A deposit is a sum of money that a customer holds at a bank, such as in a savings account. The business model of most credit institutions is that this money is largely lent out to other customers, preserving the rest for depositor withdrawals. To shelter a large portion of these deposits even in the event of a bank failure, credit institutions contribute to an insurance fund, called a “deposit guarantee system.” This is important in order to maintain confidence in the banking system and to avoid a run on the bank during periods of stress.

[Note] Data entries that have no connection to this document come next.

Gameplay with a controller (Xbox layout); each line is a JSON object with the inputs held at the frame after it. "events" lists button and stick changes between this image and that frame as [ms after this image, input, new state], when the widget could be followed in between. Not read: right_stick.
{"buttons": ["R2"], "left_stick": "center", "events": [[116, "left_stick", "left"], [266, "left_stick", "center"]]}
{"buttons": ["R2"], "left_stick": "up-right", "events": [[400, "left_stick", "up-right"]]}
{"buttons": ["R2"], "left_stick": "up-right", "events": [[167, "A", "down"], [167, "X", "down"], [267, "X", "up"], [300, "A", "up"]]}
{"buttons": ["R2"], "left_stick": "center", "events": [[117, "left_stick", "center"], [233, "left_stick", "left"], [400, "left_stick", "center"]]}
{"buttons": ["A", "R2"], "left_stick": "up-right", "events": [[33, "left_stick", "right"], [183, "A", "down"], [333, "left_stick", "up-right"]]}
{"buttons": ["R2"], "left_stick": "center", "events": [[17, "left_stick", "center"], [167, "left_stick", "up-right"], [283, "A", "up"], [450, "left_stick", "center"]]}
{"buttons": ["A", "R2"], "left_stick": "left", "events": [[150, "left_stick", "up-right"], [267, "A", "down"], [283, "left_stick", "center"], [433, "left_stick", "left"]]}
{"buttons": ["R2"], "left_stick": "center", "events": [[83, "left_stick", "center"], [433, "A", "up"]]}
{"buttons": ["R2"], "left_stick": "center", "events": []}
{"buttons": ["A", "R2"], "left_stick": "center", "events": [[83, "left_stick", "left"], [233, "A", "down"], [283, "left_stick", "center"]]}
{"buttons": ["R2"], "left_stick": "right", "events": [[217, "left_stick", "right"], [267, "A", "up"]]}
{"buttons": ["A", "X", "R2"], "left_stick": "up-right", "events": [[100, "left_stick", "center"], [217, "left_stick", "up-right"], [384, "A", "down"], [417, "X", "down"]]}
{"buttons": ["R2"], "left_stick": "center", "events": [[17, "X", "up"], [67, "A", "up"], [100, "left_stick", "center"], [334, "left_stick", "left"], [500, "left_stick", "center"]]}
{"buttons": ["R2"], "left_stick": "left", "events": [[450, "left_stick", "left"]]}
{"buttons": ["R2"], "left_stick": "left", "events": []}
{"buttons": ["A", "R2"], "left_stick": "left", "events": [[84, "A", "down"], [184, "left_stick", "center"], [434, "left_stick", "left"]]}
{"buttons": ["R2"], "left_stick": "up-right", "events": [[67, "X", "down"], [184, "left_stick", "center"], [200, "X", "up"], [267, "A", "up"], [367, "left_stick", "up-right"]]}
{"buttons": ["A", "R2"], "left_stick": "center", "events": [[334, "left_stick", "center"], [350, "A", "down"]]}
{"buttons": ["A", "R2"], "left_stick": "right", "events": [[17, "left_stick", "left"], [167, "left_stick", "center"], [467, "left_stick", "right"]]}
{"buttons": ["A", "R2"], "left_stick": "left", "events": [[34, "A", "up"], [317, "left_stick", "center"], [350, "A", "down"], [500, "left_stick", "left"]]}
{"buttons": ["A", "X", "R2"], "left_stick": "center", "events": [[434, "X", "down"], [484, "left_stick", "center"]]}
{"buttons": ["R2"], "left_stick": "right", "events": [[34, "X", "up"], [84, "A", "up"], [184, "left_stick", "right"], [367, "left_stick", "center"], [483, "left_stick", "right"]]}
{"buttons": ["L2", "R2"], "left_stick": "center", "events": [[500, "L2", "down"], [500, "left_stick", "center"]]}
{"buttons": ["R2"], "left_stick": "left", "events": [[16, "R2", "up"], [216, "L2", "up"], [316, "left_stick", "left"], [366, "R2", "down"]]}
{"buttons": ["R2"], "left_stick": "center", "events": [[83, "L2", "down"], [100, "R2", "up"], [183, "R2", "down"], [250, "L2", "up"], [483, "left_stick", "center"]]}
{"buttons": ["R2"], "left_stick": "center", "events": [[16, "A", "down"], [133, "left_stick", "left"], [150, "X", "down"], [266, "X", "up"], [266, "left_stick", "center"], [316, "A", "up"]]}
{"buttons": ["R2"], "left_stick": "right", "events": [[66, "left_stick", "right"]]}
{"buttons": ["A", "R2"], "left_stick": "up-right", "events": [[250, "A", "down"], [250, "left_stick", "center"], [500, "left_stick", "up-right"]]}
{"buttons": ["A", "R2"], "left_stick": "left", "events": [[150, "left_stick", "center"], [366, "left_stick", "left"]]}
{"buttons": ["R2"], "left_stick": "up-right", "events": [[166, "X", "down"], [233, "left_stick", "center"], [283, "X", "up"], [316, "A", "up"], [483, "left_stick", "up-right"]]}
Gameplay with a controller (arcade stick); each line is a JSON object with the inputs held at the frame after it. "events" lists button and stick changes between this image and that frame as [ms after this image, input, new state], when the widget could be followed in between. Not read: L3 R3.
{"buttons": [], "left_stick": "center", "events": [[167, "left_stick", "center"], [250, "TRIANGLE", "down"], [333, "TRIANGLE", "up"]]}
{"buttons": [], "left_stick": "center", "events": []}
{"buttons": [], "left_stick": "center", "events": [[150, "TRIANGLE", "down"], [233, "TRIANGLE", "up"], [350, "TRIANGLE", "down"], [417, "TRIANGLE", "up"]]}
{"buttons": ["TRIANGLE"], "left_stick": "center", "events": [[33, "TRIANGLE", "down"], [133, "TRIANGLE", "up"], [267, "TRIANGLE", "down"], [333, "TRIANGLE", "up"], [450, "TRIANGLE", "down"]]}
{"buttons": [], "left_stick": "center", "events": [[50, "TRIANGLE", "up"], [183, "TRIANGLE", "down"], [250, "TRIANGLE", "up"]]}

How does deposit insurance work?
Until now, deposit guarantee schemes in Europe have been organized at national level, but with minimum standards agreed at EU level. According to EU rules, these systems guarantee up to an amount of 100,000 euros per depositor. In some Member States, various schemes exist, organized by different categories of banking institutions, such as savings banks, cooperative banks, public sector banks or private banks.
Should a national deposit guarantee scheme not be able to cover depositors’ losses in the event of a major bank failure, the burden of making good any shortfall could fall on taxpayers, which could affect the country’s accounts. The financial crisis has highlighted that the problems in the banking sector transcend national borders.
What is Europe doing?
In response to the financial crisis, European countries have decided to join forces to shelter taxpayers and protect depositors. As part of the banking union, large banks, which together account for more than 80% of eurozone banking assets, are now supervised in the same way across the eurozone through the Single Supervisory Mechanism, consisting of the ECB and national supervisors. The Single Resolution Mechanism manages bank resolution, i.e. the process of orderly restructuring in the event of failure or risk of failure.
Under consideration by European leaders is how retail deposit protection can be strengthened and made more consistent at the European level. This is the last component of the banking union that has not yet been achieved.
A European deposit insurance system would make it possible to protect depositors wherever they are. By pooling resources, it could be easier to handle major shocks and systemic financial crises that countries would not be able to deal with individually, without having to resort to public money. Such a system would also weaken the link between banks and the state, as the former would be less dependent on public funding in times of crisis.
How would a European deposit insurance scheme work?
The European Commission has proposed the introduction of a European system in several stages. In addition, it would take several years for banks to set up a deposit insurance fund with the aim of achieving a financial envelope of 0.8% of total guaranteed deposits. According to 2011 figures, this endowment amounted to around 43 billion euros. Studies show that a fund of this size would be sufficient to provide for the necessary disbursements even in more serious situations than the global financial crisis of 2007-2009. According to the current proposals, the contribution paid by each bank to the deposit insurance fund would depend on the risks taken in relation to other credit institutions within the banking union, rather than within national borders.